Rest of details are truncated for brevity.

As you can see, we crash in the CFUNC which calls into unsafe_function. Interestingly, we get a really good printout here. I think this is the Ruby process responding to the SIGSEGV signal and giving us good diagnostics. If we were to do the same in C, we get to read a lot less.

int main(void) {
	int* ptr = 0;
	*ptr = 5;
	return 0;
}

Which outputs (using the Bash shell):

Segmentation fault: 11

Native C extensions #

Let’s write a native C extension for Ruby. We’ll invoke the same unsafe behaviour that we do in the FFI examples.

(I use this reference in this section, as it’s written by a very reputable source.)

Aside: at this point I got really lost on a side quest for whether I could find the closed form of a sum of squares without knowing the closed form of a sum of natural numbers. I’m sorry for the delay.

First we write the C code required for it:

#include "ruby.h"

VALUE hello_world(VALUE self) {
    return rb_str_new_cstr("Hello, World!");
}

void Init_extension() {
    rb_define_global_function("hello_world", hello_world, 0);
}

Apparently we need to use something called mmkf to generate a Makefile to build the “bundle”.

require 'mkmf'

create_makefile('extension')

I named this extconf.rb and ran it. It generated a Makefile with all the necessary pieces to compile my native C extension into a .bundle file that Ruby can load. (It’s a .so on Linux or Windows from what I know.)

Now, we test it in irb:

irb(main):001> require './extension'
=> true
irb(main):002> puts hello_world
Hello, World!
=> nil

Great, now we can see if we can make it trigger a segfault.

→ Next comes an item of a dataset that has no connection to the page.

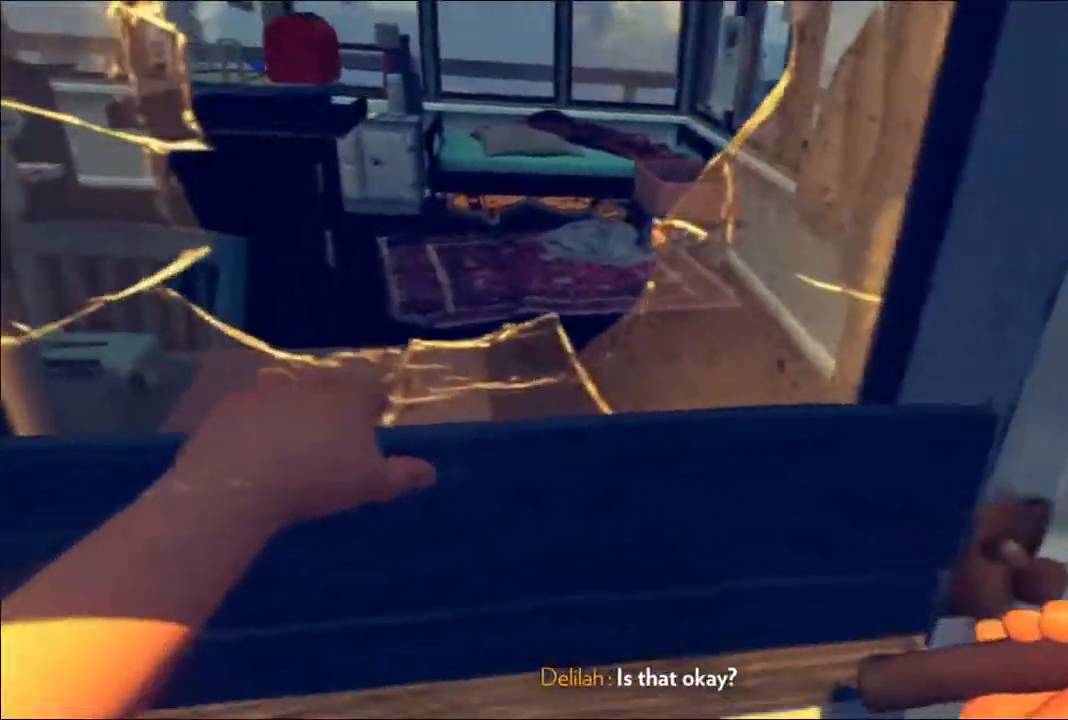
{"buttons": [], "left_stick": "center", "right_stick": "center", "events": []}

Modify the C code as such:

#include "ruby.h"

VALUE dangerous_function(VALUE self) {
    int* i = (int *)0xBEEF;
    *i = 5;
    return 0;
}

void Init_extension() {
    rb_define_global_function("dangerous_function", dangerous_function, 0);
}

(I first tried this with deferencing 0, but MacOS caught it and turned it into a SIGTRAP instead - so I turned it to something decidedly unvegan instead.)

Running this test file:

require './extension'

dangerous_function

Gives us the same SIGSEGV as before:

test.rb:3: [BUG] Segmentation fault at 0x000000000000beef
ruby 3.4.1 (2024-12-25 revision 48d4efcb85) +PRISM [arm64-darwin24]

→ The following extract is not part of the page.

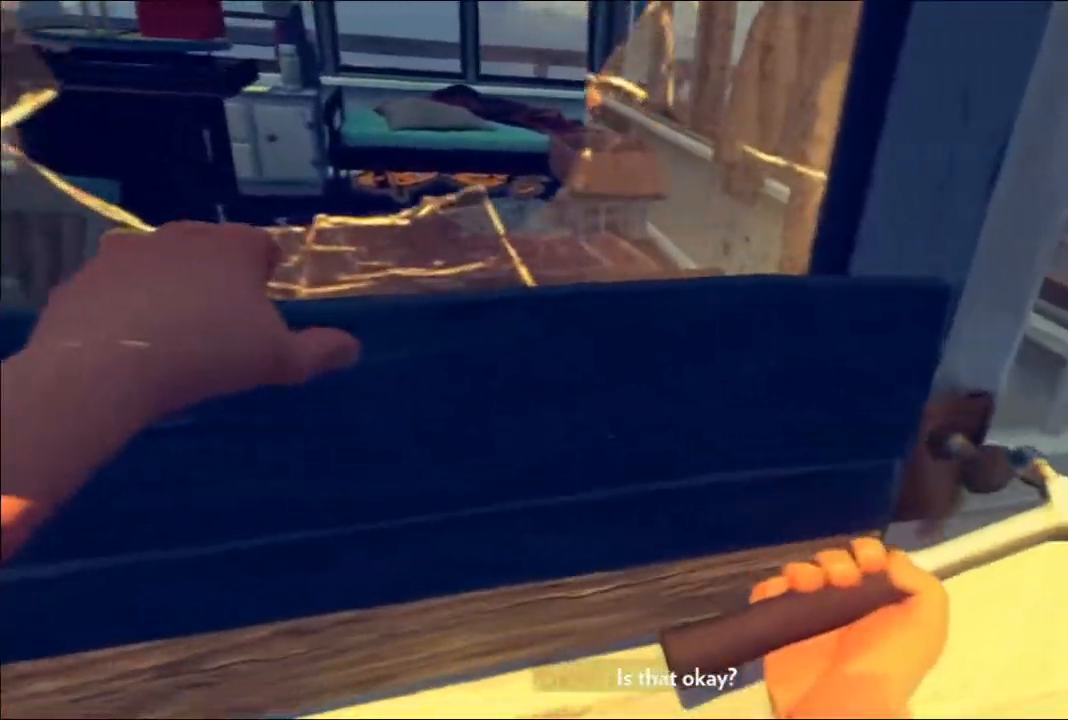
{"buttons": [], "left_stick": "center", "right_stick": "center", "events": []}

-- Crash Report log information --------------------------------------------
   See Crash Report log file in one of the following locations:
     * ~/Library/Logs/DiagnosticReports
     * /Library/Logs/DiagnosticReports
   for more details.
Don't forget to include the above Crash Report log file in bug reports.

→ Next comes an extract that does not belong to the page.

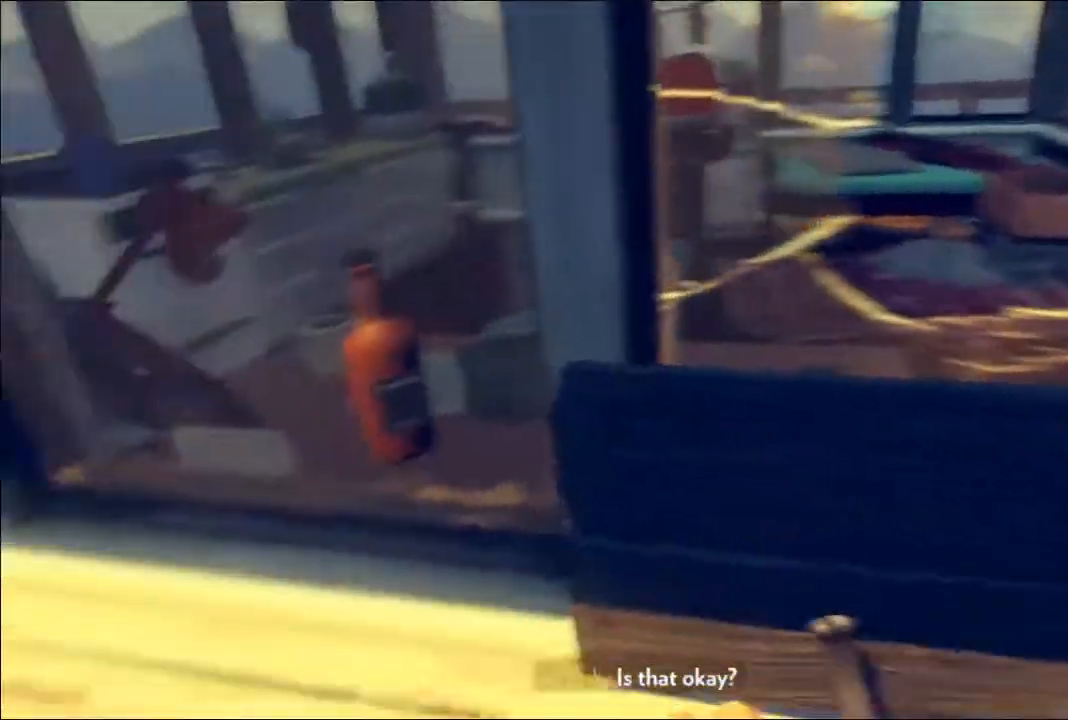
{"buttons": [], "left_stick": "center", "right_stick": "center", "events": []}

-- Control frame information -----------------------------------------------
c:0003 p:---- s:0010 e:000009 CFUNC  :dangerous_function
c:0002 p:0009 s:0006 e:000005 EVAL   test.rb:3 [FINISH]
c:0001 p:0000 s:0003 E:001fc0 DUMMY  [FINISH]

-- Ruby level backtrace information ----------------------------------------
test.rb:3:in '<main>'
test.rb:3:in 'dangerous_function'

...

Rest of details are truncated for brevity.

Hopefully this clarifies how one can end up getting into segfaults in a memory safe language such as Ruby.